++++ DOCUMENT PASSAGE

Fortunately, Kaspersky provided public confirmation of that data. As of yet, there is not a public confirmation that the C&C was in active use by APT28 during the timeframe. You’ll have to trust that the APT28 C&C server the D-30.apk intended to use was used exclusively by APT28 (at least at that time.)

The external infrastructure of a professional cyber intelligence collection organisation is typically dedicated servers. This makes resource and asset management significantly more simple. The likelihood of a 3rd party cyber intelligence group using the same C&C IP at the same time is pretty remote.

Every AV scanner identifies the X-Agent malware exclusively used by APT28

Despite the irrefutable evidence linking the infamous infected D30.apk to Russian military intelligence (GU, the intelligence service formerly known as GRU), fringe elements of the infosec community continue to cause confusion with spurious misinformation. The direct link between the malicious D30.apk and the GRU is well known and clearly established by multiple different sources and companies. For unknown reasons a tiny group of poorly informed infosec people refuse to accept the blindingly obvious.

++++++++
++++ GIVEN RECORDS

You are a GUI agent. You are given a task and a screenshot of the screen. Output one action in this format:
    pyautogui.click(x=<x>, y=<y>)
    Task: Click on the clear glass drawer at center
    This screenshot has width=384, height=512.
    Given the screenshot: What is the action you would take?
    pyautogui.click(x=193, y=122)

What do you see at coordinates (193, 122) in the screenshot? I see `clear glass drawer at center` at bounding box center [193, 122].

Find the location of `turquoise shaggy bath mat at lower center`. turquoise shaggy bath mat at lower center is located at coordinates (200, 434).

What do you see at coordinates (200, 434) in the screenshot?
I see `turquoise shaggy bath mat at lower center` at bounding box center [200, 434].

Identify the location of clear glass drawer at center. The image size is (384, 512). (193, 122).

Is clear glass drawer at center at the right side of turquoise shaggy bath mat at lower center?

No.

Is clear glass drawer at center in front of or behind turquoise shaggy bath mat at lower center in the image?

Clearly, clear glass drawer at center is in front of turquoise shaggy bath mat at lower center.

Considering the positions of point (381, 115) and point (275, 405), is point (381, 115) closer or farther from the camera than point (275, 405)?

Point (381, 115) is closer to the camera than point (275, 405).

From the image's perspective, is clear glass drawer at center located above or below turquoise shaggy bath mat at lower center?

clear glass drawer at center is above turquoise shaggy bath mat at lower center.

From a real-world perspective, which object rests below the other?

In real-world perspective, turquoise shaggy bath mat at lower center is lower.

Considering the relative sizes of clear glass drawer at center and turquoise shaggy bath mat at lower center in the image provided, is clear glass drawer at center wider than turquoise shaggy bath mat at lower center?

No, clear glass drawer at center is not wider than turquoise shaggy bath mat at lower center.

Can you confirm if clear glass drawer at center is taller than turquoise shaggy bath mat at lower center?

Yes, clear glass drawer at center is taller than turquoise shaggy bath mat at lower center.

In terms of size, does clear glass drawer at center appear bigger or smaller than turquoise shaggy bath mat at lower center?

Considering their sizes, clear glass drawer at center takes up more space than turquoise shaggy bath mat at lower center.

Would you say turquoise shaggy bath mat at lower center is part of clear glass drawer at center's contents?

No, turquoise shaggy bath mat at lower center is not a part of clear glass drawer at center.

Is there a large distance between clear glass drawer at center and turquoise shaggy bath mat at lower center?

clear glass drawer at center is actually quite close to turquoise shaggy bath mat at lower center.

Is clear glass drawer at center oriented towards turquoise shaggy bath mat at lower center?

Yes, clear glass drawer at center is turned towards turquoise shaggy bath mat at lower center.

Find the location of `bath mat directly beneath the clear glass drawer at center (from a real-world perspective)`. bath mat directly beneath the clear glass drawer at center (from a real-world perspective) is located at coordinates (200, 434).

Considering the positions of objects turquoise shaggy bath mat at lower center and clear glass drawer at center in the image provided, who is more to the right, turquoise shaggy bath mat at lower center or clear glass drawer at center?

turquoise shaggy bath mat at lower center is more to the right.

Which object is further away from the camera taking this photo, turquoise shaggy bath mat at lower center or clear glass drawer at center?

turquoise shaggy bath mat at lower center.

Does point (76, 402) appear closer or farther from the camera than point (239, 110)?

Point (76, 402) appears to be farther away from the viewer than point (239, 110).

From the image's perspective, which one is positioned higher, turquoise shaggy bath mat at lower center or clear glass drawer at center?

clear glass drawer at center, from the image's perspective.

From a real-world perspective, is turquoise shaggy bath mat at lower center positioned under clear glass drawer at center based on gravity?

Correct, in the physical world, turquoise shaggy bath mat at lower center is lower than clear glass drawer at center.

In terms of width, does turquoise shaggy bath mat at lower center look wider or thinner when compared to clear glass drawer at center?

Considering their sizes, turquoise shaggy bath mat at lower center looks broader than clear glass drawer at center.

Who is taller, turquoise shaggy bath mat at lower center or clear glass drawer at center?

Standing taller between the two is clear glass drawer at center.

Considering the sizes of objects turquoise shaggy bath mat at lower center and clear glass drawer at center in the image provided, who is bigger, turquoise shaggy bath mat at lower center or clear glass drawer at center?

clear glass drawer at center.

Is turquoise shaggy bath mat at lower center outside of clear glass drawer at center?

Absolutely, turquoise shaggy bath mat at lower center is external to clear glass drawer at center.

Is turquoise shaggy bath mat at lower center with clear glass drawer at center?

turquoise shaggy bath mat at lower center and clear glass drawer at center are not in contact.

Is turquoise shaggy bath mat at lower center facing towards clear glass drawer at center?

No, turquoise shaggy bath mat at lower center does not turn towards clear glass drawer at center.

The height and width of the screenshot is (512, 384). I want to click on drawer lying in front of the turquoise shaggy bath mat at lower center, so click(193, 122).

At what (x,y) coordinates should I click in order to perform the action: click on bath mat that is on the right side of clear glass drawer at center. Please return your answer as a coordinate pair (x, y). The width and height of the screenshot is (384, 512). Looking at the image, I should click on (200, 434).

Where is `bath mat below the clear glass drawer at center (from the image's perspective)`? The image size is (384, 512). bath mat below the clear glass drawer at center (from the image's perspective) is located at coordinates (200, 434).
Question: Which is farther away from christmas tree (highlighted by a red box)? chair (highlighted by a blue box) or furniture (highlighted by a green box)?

++++++++

▶ [WHAT YOU NEED TO DO]
(1) In the passage about the D30.apk, give the part starting at "Despite the irrefutable" and ending at "the blindingly obvious." again, switching "infosec" to "security".
(2) According to the passage about the D30.apk, why is it unlikely that a third-party cyber intelligence group used the same C&C IP at the same time?
The data has no connection to the text.

▶ [SOLUTIONS PER TASK]
(1)
Despite the irrefutable evidence linking the infamous infected D30.apk to Russian military intelligence (GU, the intelligence service formerly known as GRU), fringe elements of the security community continue to cause confusion with spurious misinformation. The direct link between the malicious D30.apk and the GRU is well known and clearly established by multiple different sources and companies. For unknown reasons a tiny group of poorly informed security people refuse to accept the blindingly obvious.

(2) The external infrastructure of a professional cyber intelligence collection organisation is typically made up of dedicated servers. That makes sharing the same C&C IP at the same time with another group a remote possibility.